* [Tus tareas]:
• A. Según el texto sobre el vino Peique Ramón Valle 2017, ¿a qué altitud plantó Ramón Peique el viñedo de mencía?
• B. Escribe la continuación del texto sobre el vino Peique Ramón Valle 2017 a partir de su última oración.

* [Texto para revisar]:
__________________________________________________
Tradición familiar y variedad. Peique Ramón Valle 2017 evoca los orígenes de una bodega, asentada en Valtuille de Abajo, que es referente en el Bierzo. El abuelo de la saga, Ramón Peique, plantó, a mediados del siglo pasado, a una altitud de entre 450 y 580 metros, el magnífico viñedo de mencía con el que se elaboró este tinto vivaz y sofisticado. El empleo de tres tipos de barricas de roble (francés, ruso y americano) para los 7 meses de crianza terminó de aportarle gran complejidad y elegancia.
Bodegas Peique es una de las firmas protagonistas del gran movimiento que ha renovado el Bierzo en los últimos años. Las tres generaciones actuales de la familia Peique dirigen esta casa con el objetivo de poner en valor su patrimonio vitícola y elaborar vinos de calidad que sean su fiel reflejo, como este Peique Ramón Valle 2017 que el Club le trae.
__________________________________________________
Entradas de datos almacenadas:
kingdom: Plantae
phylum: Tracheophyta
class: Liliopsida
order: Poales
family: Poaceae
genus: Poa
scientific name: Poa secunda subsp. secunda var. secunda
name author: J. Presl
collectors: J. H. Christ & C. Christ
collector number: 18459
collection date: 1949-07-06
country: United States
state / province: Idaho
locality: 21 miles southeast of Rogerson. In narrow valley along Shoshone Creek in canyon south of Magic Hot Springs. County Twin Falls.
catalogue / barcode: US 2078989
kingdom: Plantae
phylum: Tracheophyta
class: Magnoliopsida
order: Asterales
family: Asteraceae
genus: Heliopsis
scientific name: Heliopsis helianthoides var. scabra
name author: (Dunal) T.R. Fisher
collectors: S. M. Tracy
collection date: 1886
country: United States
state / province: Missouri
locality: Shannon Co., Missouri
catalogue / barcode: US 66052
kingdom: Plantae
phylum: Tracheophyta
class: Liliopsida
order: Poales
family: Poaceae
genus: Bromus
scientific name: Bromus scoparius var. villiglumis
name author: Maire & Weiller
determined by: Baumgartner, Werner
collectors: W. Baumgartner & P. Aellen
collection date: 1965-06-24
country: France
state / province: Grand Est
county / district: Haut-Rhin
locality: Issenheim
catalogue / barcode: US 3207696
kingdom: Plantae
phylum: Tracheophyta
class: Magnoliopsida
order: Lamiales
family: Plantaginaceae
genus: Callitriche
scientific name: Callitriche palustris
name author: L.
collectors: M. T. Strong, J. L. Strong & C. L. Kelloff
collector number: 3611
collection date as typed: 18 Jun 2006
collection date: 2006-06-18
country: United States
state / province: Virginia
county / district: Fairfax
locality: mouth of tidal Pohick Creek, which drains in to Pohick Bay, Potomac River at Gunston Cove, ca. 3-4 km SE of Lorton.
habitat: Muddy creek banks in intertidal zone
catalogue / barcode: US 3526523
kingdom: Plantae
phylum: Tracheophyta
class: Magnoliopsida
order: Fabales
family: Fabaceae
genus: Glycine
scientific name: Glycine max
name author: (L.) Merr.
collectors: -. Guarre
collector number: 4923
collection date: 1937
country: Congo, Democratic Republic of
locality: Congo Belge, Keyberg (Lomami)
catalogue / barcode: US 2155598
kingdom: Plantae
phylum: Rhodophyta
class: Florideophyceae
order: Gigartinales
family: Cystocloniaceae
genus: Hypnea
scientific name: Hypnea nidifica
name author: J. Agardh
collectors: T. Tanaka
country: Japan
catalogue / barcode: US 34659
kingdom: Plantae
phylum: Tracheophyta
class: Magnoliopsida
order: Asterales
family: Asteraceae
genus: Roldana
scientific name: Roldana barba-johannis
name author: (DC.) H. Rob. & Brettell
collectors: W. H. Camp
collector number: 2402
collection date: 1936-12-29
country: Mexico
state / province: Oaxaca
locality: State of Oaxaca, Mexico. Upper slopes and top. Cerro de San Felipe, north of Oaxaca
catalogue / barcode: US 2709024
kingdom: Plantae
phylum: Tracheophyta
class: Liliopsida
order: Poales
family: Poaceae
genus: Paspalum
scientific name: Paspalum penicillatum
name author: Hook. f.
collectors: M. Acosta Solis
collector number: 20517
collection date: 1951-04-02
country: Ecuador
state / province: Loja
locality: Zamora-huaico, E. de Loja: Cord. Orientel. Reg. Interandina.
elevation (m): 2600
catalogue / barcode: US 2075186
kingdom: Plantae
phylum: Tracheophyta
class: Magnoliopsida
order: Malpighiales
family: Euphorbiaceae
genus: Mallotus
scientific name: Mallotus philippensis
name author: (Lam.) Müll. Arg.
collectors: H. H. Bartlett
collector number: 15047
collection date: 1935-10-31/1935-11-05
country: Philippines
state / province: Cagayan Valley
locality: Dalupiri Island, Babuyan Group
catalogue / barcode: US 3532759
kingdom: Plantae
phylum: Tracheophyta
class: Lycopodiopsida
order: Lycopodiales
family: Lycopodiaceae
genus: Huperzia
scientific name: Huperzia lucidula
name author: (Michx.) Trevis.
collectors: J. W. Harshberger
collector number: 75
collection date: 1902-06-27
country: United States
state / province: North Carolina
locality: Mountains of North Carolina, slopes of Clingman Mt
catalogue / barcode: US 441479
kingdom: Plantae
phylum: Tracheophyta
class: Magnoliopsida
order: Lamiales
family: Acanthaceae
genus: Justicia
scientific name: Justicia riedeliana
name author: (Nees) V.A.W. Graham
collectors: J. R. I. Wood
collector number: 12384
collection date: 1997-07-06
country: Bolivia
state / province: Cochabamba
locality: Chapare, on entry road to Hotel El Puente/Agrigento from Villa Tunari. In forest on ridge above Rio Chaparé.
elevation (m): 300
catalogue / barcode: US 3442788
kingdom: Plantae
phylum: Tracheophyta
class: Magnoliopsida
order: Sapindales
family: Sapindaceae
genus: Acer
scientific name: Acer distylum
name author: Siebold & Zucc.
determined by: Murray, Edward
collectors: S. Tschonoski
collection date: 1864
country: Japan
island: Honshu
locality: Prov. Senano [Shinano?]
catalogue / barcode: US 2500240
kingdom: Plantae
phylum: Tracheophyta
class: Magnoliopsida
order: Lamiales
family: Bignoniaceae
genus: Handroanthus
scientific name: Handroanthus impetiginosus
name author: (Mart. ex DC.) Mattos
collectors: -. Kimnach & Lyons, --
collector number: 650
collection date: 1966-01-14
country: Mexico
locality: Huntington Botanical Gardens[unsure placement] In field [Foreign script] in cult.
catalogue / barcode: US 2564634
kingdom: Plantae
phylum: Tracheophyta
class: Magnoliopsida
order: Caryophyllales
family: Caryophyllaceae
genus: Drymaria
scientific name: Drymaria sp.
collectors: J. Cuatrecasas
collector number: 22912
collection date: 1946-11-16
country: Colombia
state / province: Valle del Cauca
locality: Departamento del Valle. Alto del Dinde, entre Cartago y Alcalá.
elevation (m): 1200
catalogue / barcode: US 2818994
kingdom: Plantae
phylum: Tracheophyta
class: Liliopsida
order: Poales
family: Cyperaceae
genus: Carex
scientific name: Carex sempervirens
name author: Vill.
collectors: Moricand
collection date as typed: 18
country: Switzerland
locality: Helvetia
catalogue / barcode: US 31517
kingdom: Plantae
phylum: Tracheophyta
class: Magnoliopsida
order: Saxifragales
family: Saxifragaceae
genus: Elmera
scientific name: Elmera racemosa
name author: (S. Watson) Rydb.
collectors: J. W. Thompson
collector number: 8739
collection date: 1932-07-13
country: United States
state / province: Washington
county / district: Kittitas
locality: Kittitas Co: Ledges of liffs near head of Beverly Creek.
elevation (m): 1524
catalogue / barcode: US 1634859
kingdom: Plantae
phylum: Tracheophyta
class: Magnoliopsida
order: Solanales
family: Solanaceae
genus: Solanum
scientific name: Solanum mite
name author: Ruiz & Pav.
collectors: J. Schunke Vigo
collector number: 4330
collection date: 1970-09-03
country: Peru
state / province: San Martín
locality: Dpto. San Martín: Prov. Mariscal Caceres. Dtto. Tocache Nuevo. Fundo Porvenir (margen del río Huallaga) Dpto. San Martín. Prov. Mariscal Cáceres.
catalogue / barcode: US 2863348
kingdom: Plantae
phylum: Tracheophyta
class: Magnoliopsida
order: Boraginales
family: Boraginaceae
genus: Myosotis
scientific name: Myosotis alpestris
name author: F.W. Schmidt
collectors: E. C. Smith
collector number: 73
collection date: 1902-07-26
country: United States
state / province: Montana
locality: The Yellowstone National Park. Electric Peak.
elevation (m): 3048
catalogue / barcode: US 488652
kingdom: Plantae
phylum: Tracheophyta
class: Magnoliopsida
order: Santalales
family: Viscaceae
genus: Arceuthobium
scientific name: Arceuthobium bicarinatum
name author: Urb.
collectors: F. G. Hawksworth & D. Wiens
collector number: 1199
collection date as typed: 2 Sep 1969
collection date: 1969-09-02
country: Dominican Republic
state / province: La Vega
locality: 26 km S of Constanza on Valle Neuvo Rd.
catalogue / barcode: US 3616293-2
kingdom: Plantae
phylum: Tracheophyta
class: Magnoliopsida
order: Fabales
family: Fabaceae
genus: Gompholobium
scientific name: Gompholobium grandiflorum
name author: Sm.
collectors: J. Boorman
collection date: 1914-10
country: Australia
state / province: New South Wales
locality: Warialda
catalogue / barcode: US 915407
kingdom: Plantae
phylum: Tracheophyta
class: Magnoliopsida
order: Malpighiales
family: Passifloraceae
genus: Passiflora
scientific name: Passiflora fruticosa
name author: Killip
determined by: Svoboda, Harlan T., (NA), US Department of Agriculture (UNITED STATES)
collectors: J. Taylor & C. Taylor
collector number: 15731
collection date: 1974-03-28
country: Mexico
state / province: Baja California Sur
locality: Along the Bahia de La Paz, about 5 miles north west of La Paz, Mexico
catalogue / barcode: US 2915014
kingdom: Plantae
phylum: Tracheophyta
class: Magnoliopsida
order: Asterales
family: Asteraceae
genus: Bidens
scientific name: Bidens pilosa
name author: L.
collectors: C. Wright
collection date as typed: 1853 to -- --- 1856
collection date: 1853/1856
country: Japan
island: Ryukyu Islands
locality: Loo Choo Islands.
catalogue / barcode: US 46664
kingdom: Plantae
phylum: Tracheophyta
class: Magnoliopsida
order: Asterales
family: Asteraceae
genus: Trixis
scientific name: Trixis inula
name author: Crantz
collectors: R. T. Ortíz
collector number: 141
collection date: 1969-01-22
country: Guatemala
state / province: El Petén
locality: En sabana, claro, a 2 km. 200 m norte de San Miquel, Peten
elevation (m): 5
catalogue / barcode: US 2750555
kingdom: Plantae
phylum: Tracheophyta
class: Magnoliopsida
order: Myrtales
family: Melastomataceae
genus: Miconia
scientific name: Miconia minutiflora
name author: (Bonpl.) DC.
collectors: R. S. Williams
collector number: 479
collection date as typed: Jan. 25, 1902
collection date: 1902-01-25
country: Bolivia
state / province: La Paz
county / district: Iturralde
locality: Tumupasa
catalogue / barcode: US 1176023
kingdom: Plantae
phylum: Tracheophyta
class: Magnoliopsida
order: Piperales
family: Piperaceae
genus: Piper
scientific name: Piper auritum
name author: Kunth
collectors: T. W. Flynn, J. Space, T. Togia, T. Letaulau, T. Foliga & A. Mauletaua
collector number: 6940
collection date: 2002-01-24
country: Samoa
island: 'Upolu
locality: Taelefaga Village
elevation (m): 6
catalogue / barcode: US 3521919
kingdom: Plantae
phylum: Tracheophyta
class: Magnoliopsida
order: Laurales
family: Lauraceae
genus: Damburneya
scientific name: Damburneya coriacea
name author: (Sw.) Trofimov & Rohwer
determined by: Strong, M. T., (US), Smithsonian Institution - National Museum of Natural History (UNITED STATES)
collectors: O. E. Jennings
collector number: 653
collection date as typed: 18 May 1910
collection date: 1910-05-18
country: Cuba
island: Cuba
__________________________________________________
* [Respuestas de la actividad]:
• A. Entre 450 y 580 metros.

• B.
Notas de cata
Picota de buena capa.
En nariz se presenta franco e intenso, destacando aromas de fruta roja y negra, notas balsámicas y fondo mineral. Complejo.
Frutal en boca, equilibrado, fresco, fluido y con un paso amable y sedoso. Final intenso y balsámico.
El apellido Peique está ligado al vino desde los años 30, pero no fue hasta
1999 cuando las tres generaciones actuales de la familia se decidieron a
poner en marcha su propia bodega en la localidad de Valtuille de Abajo, su
pueblo natal en cuyo entorno se dice que se asentó la antigua Bergidum Flavium,
la ciudad prerromana que da nombre al Bierzo. Bodegas Peique inició
su andadura en instalaciones prestadas por amigos y casi 20 años después
cuenta con dependencias propias y un viñedo de 40 hectáreas entre propias y controladas de viticultores vecinos. Actualmente elaborara en torno a 215.000 botellas anuales.